TASKS TO COMPLETE ▸
(1) According to the Death Note movie review, which actor plays the detective L?
(2) Extend the Death Note movie review, picking up after its last sentence.

QUOTED PASSAGE ▸
━━━━━━━━━━
Death Note Review


Death Note is a new Netflix Original Movie from director Adam Wingard. Based on the manga and anime series of the same name, Death Note follows teenager Light Turner as he discovers a mysterious notebook that has the power to kill any person whose name is written in it.


The story wastes no time before jumping into the inciting incident of Light (Nat Wolff) receiving the Death Note. Before long, he finds himself face to face with the death God, Ryuk (Willem Dafoe), who encourages him to try the notebook. Light teams up with Mia Sutton (Margaret Qualley), who becomes his girlfriend and together they become the killer known, and often worshipped, as Kira.

As Kira kills more and more people, mysterious and world-renowned detective L (Lakeith Stanfield) joins James Turner (Shea Whigham), Light’s father and a police officer, on his hunt for Kira. L is able to uncover the identity of Kira, leading the story towards a spectacular climax that must be seen to be fully appreciated.

The plot of Death Note has always been strong, and the movie is no exception to that. When exploring what could possibly go wrong when an intelligent young man is given a godly power, things are sure to be interesting. The movie is considered a “radical adaptation,” meaning the story deviates from the show pretty drastically while still keeping with the basic premise. For fans who go into this expecting an exact shot-for-shot remake of the manga or anime, there will be disappointment. If the Death Note movie is approached as a new interpretation of the idea, the plot is much more enjoyable.

The movie is very fast-paced with no break between the actions and reactions between Light/Mia and L/James. Every scene has importance, and without paying attention, you could miss something that is referenced later on.
━━━━━━━━━━
RECORDS ▸
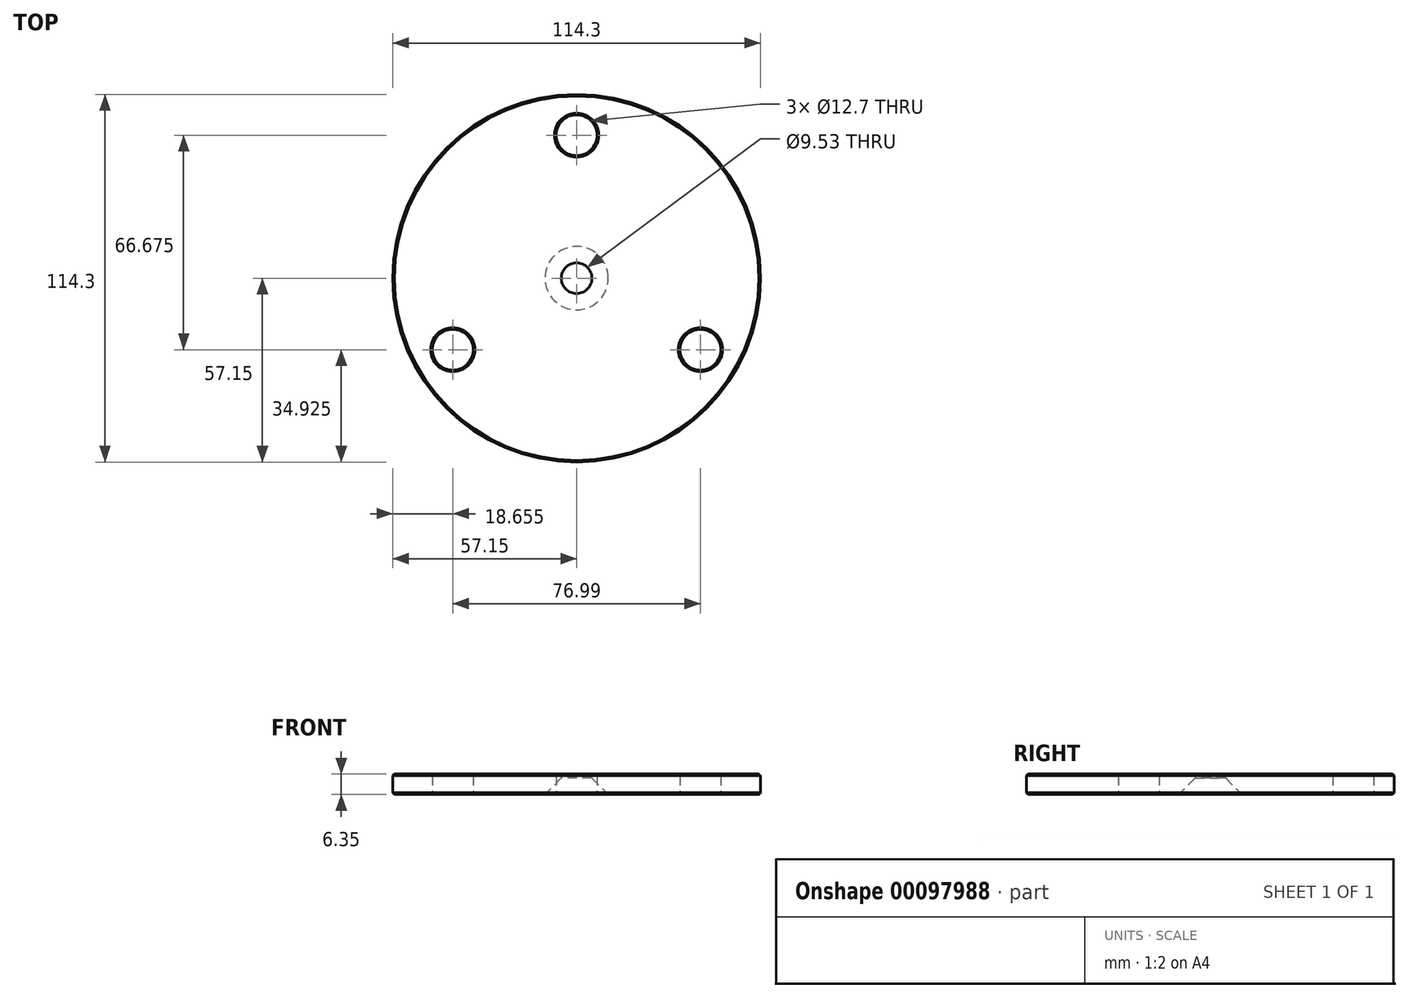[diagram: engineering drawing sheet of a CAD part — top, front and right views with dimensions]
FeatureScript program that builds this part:
annotation { "Feature Type Name" : "Feature", "Feature Type Description" : "" }
export const myFeature = defineFeature(function(context is Context, id is Id, definition is map)
    precondition{}
    {
        {
            var Q0;
            Q0=qCreatedBy(makeId("Top.planeOp"),FACE);
            var sketch = newSketch(context, id + "F0", { "sketchPlane" : qUnion([Q0])});
            skPoint(sketch, "E0.middle", {"position": v(0, 0) * mm});
            skLineSegment(sketch, "E1", {"start": v(0, 0) * mm, "end": v(0, 65.78) * mm, "construction": true});
            skLineSegment(sketch, "E2", {"start": v(0, 0) * mm, "end": v(-61, -35.21) * mm, "construction": true});
            skLineSegment(sketch, "E3", {"start": v(0, 0) * mm, "end": v(67.12, -38.75) * mm, "construction": true});
            skCircle(sketch, "E4", {"center": v(0, 0) * mm, "radius": 44.45 * mm, "construction": true});
            skCircle(sketch, "E5", {"center": v(0, 44.45) * mm, "radius": 6.35 * mm});
            skPoint(sketch, "E5.centerSnap0", {"position": v(0, 32.9) * mm});
            skCircle(sketch, "E6", {"center": v(38.5, -22.22) * mm, "radius": 6.35 * mm});
            skCircle(sketch, "E7", {"center": v(-38.5, -22.22) * mm, "radius": 6.35 * mm});
            skCircle(sketch, "E8", {"center": v(0, 0) * mm, "radius": 57.15 * mm});
            skCircle(sketch, "E9", {"center": v(0, 0) * mm, "radius": 4.76 * mm});
            skSolve(sketch);
        }
        {
            var Q0;
            Q0=makeQuery(id+"F0.imprint","IMPRINT",FACE,{"disambiguationData":[TD([[makeQuery(id+"F0.imprint","IMPRINT",EDGE,{"derivedFrom":sQuery(id+"F0.wireOp",EDGE,"E0.bottom")}),-1.0]])]});
            var Q1;
            Q1=makeQuery(id+"F0.imprint","IMPRINT",FACE,{"disambiguationData":[TD([[makeQuery(id+"F0.imprint","IMPRINT",EDGE,{"derivedFrom":sQuery(id+"F0.wireOp",EDGE,"E5")}),-1.0]])]});
            extrude(context, id + "F1", {"entities" : qUnion([Q0, Q1]), "depth" : 6.35 * mm});
        }
        {
            var Q0;
            Q0=makeQuery(id+"F1.opExtrude","CAP_EDGE",EDGE,{"disambiguationData":[OSD([sQuery(id+"F0.wireOp",EDGE,"E8")])],"isStart":false});
            var Q1;
            Q1=makeQuery(id+"F1.opExtrude","CAP_EDGE",EDGE,{"disambiguationData":[OSD([sQuery(id+"F0.wireOp",EDGE,"E5")])],"isStart":false});
            var Q2;
            Q2=makeQuery(id+"F1.opExtrude","CAP_EDGE",EDGE,{"disambiguationData":[OSD([sQuery(id+"F0.wireOp",EDGE,"E7")])],"isStart":false});
            var Q3;
            Q3=makeQuery(id+"F1.opExtrude","CAP_EDGE",EDGE,{"disambiguationData":[OSD([sQuery(id+"F0.wireOp",EDGE,"E6")])],"isStart":false});
            var Q4;
            Q4=makeQuery(id+"F1.opExtrude","CAP_EDGE",EDGE,{"disambiguationData":[OSD([sQuery(id+"F0.wireOp",EDGE,"E8")])],"isStart":true});
            var Q5;
            Q5=makeQuery(id+"F1.opExtrude","CAP_EDGE",EDGE,{"disambiguationData":[OSD([sQuery(id+"F0.wireOp",EDGE,"E5")])],"isStart":true});
            var Q6;
            Q6=makeQuery(id+"F1.opExtrude","CAP_EDGE",EDGE,{"disambiguationData":[OSD([sQuery(id+"F0.wireOp",EDGE,"E6")])],"isStart":true});
            var Q7;
            Q7=makeQuery(id+"F1.opExtrude","CAP_EDGE",EDGE,{"disambiguationData":[OSD([sQuery(id+"F0.wireOp",EDGE,"E7")])],"isStart":true});
            chamfer(context, id + "F2", {"entities" : qUnion([Q0, Q1, Q2, Q3, Q4, Q5, Q6, Q7]), "width" : 0.5 * mm, "tangentPropagation" : true});
        }
        {
            var Q0;
            Q0=makeQuery(id+"F1.opExtrude","CAP_EDGE",EDGE,{"disambiguationData":[OSD([sQuery(id+"F0.wireOp",EDGE,"E9")])],"isStart":true});
            chamfer(context, id + "F3", {"entities" : qUnion([Q0]), "width" : 5.08 * mm, "tangentPropagation" : true});
        }
    });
━━━━━━━━━━
RESULTS BY TASK ▸
(1) Lakeith Stanfield

(2)
The acting in Death Note was good. There were many complaints of “white washing” prior to the release, but each actor does a good job of portraying his or her character. Nat Wolff, who plays Light, does an excellent job of portraying a teen who has just been given a fantastic power, but who is also trying to impress a crush, as many teenagers do. Margaret Qualley clearly shows that Mia is a rather twisted individual looking for power to make her feel important. Lakeith Stanfield leaves a conflicting feeling for his performance as L. On one hand, he displays L’s intelligence and quirkiness with ease, but fans of the Death Note series will notice that many of L’s quirkssuch as the way he sits and the way he holds the phone are forgotten or only shown once. Perhaps due to his lack of screen time in comparison to Light, much of L’s character is told to the audience rather than shown. This can be attributed to the radical adaptation that the movie took, as overall this version of L has a much shorter temper than other versions. Shea Whigham does a great job portraying Light’s father and the police officer in charge of the Kira investigation. Finally, rounding out the cast, is Willem Dafoe as Ryuk. Though Ryuk overall is not in much of the movie, his character is likely the most accurate to the source material. Ryuk is hidden in shadow most of the time, adding to the mystery that the death god has, but Dafoe’s vocals are exactly what you would expect to hear from Ryuk.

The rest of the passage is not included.